Untuk sesaat, Rose terdiam, seolah menimbang setiap kata dengan hati-hati. Kemudian, dia meletakkan cangkirnya dan berbalik menghadapku sepenuhnya, lengannya kini bersilang dalam posisi menantang yang sudah biasa dia tunjukkan. “Arthur Nightingale,” katanya, nadanya ringan tetapi matanya tetap serius, “jika kau berhenti menjadi dirimu sendiri, aku sendiri yang akan memukulmu agar kembali ke bentuk semula.”
Aku menyeringai. “Akan kuingat.”
Sambil mencondongkan tubuh, suaranya melembut, sedikit merendah hingga hanya aku yang bisa mendengarnya, “Kau akan menang, kau tahu. Aku bisa merasakannya di setiap detak jantungmu yang kacau ini.”
Napasku perlahan keluar, terukur dan mantap. “Ya,” jawabku, menatap matanya. “Aku juga bisa merasakannya.”
Senyum Rose semakin lebar saat dia dengan bercanda membenturkan cangkir kopinya ke bahuku. “Kalau begitu, buktikan.”
Aku berjalan menjauh dari balkon, udara malam yang sejuk menyelimutiku seperti janji akan awal yang baru. Aku berbeda sekarang—dalam beberapa hal yang belum sepenuhnya kupahami.
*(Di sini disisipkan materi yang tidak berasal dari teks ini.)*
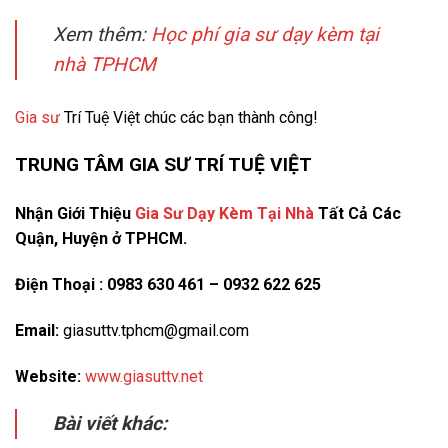
Xem thêm:
Học phí gia sư dạy kèm tại
nhà TPHCM
Gia sư
Trí Tuệ Việt chúc các bạn thành công!
TRUNG TÂM GIA SƯ TRÍ TUỆ VIỆT
Nhận Giới Thiệu
Gia Sư Dạy Kèm Tại Nhà
Tất Cả Các
Quận, Huyện ở TPHCM.
Điện Thoại : 0983 630 461 – 0932 622 625
Email:
giasuttv.tphcm@gmail.com
Website:
www.giasuttv.net
Bài viết khác:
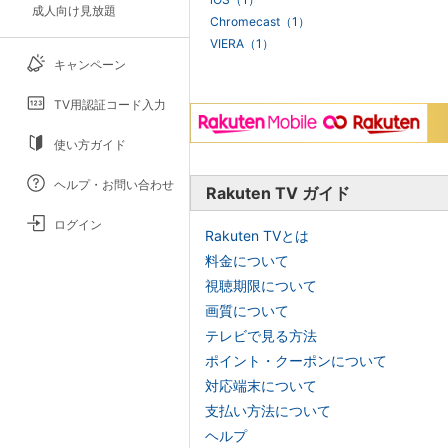
成人向け見放題
Chromecast（1）
VIERA（1）
キャンペーン
TV用認証コード入力
使い方ガイド
ヘルプ・お問い合わせ
Rakuten TV ガイド
ログイン
Rakuten TVとは
料金について
視聴期限について
画質について
テレビで見る方法
ポイント・クーポンについて
対応端末について
支払い方法について
ヘルプ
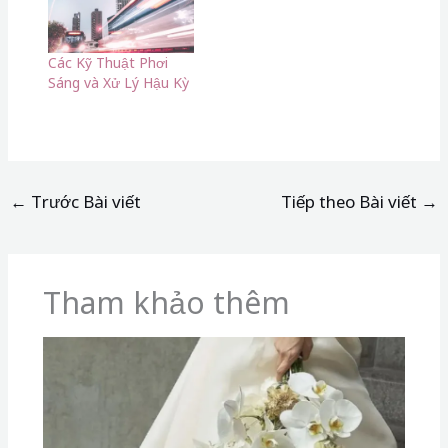
Tham khảo thêm
Xu Hướng Hoa Cưới Cầm Tay 2026:
Khi Nghệ Thuật Vị Lai Gặp Gỡ Vẻ Đẹp
Bền Vững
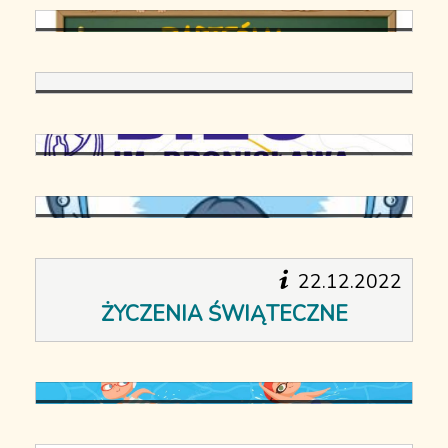
Zapisy do klasy pierwszej
SERDECZNIE ZAPRASZAMY
Bieg im. Bronisława Procnera
49. ZJAZD GWIAŹDZISTY 2023
22.12.2022
ŻYCZENIA ŚWIĄTECZNE
Rozpoczynamy naukę pływania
Wajah-wajah orang yang kusayangi, kepercayaan dan pernyataan mereka, telah mengukir jalan di dalam diriku, menerangi bagian-bagian jiwaku yang telah lama diselimuti kegelapan.
Setiap langkah yang kuambil mengingatkanku bahwa dunia ini, bahkan dengan takdirnya yang membayangi dan bekas luka dari perang kuno, adalah satu-satunya dunia yang pernah kucintai. Datang ke dunia ini, bahkan mengetahui kehancurannya, terasa lebih baik daripada apa pun yang pernah kualami sebelumnya. Ini adalah duniaku—sebuah permadani terang dan gelap, cinta dan kewajiban, harapan dan keputusasaan. Dan meskipun jalan di depan penuh dengan bahaya, itu adalah jalan yang harus kutempuh.
Aku akan memperjuangkannya. Aku akan menyelamatkannya.
Kemudian, aku mendapati diriku kembali ke tempat latihan—hamparan luas dan sepi yang hanya diterangi oleh dengungan lampu buatan yang memancarkan bayangan panjang dan bergelombang di atas lantai yang usang. Sisa-sisa pertempuran yang tak terhitung jumlahnya masih melekat di udara: aroma samar logam hangus, residu mana yang tersisa, dan gema keberanian yang dibisikkan angin. Di sini, dalam keheningan konflik yang akan datang, setiap tarikan napas terasa sakral.
Aku menarik napas dalam-dalam, membiarkan udara yang bermuatan energi memenuhi paru-paruku, lalu membisikkan sebuah nama yang telah menghantuiku selama yang kuingat. “Erebus.”
Hampir seketika itu juga, sebuah robekan terbentuk di ruang angkasa—celah gelap bergerigi yang seolah merobek realitas itu sendiri. Dari sana, Erebus muncul, kerangka tubuhnya yang kurus menjulang dan mengancam, Tongkat Evernight berdenyut samar bahkan di bawah tekanan pembatas. Bayangan melingkarinya seperti ular hidup, terkendali namun penuh dengan amarah yang hampir tak terkendali.
“Ya, Tuan,” ucapnya dengan nada berat, suaranya bergema dalam dan tidak wajar, membuat arena yang sunyi itu merinding.
Aku menggerakkan bahuku, merasakan denyut Lucent Harmony yang familiar bergetar di bawah kulitku, sigil Qilin di lenganku menyala dengan mana. Setiap serat dalam diriku beresonansi dengan beban dari apa yang akan datang.
“Baiklah,” aku menghela napas perlahan, memutar leherku seolah mempersiapkan diri menghadapi badai yang tak terhindarkan. “Ayo kita lakukan.”